***** Input material *****

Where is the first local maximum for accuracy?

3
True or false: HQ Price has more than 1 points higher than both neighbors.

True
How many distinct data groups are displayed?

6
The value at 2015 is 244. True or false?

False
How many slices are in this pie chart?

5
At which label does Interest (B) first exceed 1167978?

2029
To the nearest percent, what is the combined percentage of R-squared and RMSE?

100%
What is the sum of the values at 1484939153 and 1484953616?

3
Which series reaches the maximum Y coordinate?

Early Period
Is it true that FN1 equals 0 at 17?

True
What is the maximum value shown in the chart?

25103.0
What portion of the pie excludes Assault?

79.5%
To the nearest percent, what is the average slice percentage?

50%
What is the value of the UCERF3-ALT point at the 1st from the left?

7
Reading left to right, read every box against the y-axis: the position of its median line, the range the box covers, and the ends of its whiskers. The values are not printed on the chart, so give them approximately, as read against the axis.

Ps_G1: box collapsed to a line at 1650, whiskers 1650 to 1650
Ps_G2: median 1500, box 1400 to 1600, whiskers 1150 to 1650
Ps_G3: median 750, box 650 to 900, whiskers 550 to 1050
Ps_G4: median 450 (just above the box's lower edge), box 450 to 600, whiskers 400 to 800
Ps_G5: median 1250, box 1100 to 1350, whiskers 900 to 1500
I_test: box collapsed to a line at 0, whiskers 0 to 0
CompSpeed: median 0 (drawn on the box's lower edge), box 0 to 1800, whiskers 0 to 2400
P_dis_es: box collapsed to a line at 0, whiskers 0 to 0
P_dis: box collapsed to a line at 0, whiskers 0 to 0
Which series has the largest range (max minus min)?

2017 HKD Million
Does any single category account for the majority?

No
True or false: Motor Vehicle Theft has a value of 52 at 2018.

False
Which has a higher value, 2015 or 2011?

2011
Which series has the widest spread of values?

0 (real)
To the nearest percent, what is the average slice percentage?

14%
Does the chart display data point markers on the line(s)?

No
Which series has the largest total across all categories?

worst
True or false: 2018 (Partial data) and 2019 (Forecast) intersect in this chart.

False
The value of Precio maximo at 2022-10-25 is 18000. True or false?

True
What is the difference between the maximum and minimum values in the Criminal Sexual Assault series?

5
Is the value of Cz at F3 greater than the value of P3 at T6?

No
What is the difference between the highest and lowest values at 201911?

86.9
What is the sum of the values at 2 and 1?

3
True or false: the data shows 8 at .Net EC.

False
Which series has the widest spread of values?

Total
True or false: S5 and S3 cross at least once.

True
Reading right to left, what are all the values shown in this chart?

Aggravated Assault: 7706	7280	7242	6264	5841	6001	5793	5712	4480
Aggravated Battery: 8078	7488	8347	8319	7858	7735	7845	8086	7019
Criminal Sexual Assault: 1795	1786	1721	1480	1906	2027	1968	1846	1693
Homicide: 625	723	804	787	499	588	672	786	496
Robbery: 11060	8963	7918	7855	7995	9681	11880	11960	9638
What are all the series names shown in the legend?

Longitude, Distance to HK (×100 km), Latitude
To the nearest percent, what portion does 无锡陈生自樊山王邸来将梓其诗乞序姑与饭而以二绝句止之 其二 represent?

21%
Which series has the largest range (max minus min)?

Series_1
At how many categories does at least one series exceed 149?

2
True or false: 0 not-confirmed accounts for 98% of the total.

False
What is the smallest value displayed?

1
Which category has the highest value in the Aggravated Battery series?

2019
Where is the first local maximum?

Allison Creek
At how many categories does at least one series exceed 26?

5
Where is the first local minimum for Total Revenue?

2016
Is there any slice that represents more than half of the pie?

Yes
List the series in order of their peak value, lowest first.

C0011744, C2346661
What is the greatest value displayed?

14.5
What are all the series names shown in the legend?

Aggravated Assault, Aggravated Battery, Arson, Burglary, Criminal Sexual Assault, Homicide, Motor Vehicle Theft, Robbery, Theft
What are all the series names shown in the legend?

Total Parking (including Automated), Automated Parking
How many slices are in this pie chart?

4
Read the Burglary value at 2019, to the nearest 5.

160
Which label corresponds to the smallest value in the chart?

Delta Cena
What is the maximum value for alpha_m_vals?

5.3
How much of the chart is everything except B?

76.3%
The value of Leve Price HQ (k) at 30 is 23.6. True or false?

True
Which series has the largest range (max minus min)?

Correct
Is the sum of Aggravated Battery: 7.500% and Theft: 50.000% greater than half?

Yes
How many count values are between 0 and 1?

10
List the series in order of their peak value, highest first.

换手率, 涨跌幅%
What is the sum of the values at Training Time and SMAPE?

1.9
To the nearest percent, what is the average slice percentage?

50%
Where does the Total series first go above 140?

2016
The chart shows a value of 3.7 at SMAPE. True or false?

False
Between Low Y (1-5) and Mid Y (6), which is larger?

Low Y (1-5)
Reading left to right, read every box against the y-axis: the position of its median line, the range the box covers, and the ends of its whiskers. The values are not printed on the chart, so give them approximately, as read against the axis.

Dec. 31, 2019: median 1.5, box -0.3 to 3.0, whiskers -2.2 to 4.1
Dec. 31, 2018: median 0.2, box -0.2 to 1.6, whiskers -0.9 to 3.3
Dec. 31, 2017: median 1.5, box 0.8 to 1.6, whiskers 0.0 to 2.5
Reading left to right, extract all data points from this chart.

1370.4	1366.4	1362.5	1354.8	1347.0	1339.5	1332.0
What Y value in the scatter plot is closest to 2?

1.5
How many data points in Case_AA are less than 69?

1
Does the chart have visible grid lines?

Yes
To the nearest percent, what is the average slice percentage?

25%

*****

• **How to complete this task**
Pull out every line of the data above that contains the word "portion".

• **Finished exercise**
What portion of the pie excludes Assault?
To the nearest percent, what portion does 无锡陈生自樊山王邸来将梓其诗乞序姑与饭而以二绝句止之 其二 represent?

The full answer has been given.